Maybe I'm way off on this, but it sure does seem like a cheap NP oracle would make at least UFAI comparatively easy.
If I'm totally wrong about NP oracles -> easy AI, then I'd agree with you re releasing it... with a caveat. I'd say to it with advance warning... ie, anonymously demonstrate to various banks, security institutions, and possibly the public that there exists someone with the ability to efficiently solve NP complete problems, and that the algorithm will be released in X amount of time. (1-2 years would be my first thought for how long the advanced warning should be.)
This way everyone has time to at least partly prepare for the day where all crypto other than OTP (quantum crypto would be an example of an OTP style crypto) would be dead.
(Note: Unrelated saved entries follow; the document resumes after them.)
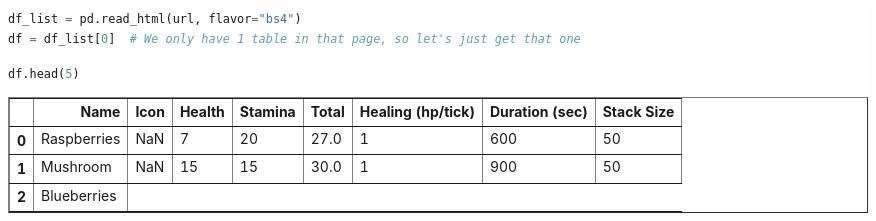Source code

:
 ```python
df_list = pd.read_html(url, flavor="bs4")
df = df_list[0]  # We only have 1 table in that page, so let's just get that one
```


```python
df.head(5)
```




<div>
<style scoped>
    .dataframe tbody tr th:only-of-type {
        vertical-align: middle;
    }

    .dataframe tbody tr th {
        vertical-align: top;
    }

    .dataframe thead th {
        text-align: right;
    }

</style>

<table border="1" class="dataframe" style="font-size:14px; overflow-x: auto; display: block">
  <thead>
    <tr style="text-align: right;">
      <th></th>
      <th>Name</th>
      <th>Icon</th>
      <th>Health</th>
      <th>Stamina</th>
      <th>Total</th>
      <th>Healing (hp/tick)</th>
      <th>Duration (sec)</th>
      <th>Stack Size</th>
    </tr>
  </thead>
  <tbody>
    <tr>
      <th>0</th>
      <td>Raspberries</td>
      <td>NaN</td>
      <td>7</td>
      <td>20</td>
      <td>27.0</td>
      <td>1</td>
      <td>600</td>
      <td>50</td>
    </tr>
    <tr>
      <th>1</th>
      <td>Mushroom</td>
      <td>NaN</td>
      <td>15</td>
      <td>15</td>
      <td>30.0</td>
      <td>1</td>
      <td>900</td>
      <td>50</td>
    </tr>
    <tr>
      <th>2</th>
      <td>Blueberries</td>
OBVIOUSLY the answer to this question is:
I would assemble a documentary crew, and make a movie about me visiting the town and city halls of every town and city in America. I would travel the minimum distance possible, and do nothing particularly interesting at any location. I would release my video into the Creative Commons, and open up a website to go with the video. There would be a google map-like toy that invites users to plot their own tour of all the towns and cities in Europe. This will be my way of testing initiates into the Better Bayesian Conspiracy. Every initiate would be challenged to think up increasingly epic ways to secretly use P=NP. When involved in the Bayesian Conspiracy events, we would be just like the rest, except we would know all the right dance steps and purposefully misstep in amusing (to one another) ways. We would be the Bayesian who always seems to be smiling at some in-joke, we would be the lummox who just can't seem to get the right answer, we would be the pushy person in a mask telling young initiates that the answer is "one sixth". Eventually, we would be all of the members, at which point some of us would splinter off and form an even more nested, more hidden, more conspiratorial conspiracy of esoteric knowledge. Hopefully they would be at least twice as interested in fun as my shadow organization. One day, in three hundred years, I will play through a copy of my traveling salesman documentary and notice that somebody had quietly inserted the kth digit of a binary number into every frame. Four picoseconds later, I will find out that it was a secret message from a child of mine that I never had, sent from the future at the border of the nearest Tegmark universe.... but that is another story that has nothing to do with 3SATs or salesmen or even polynomials.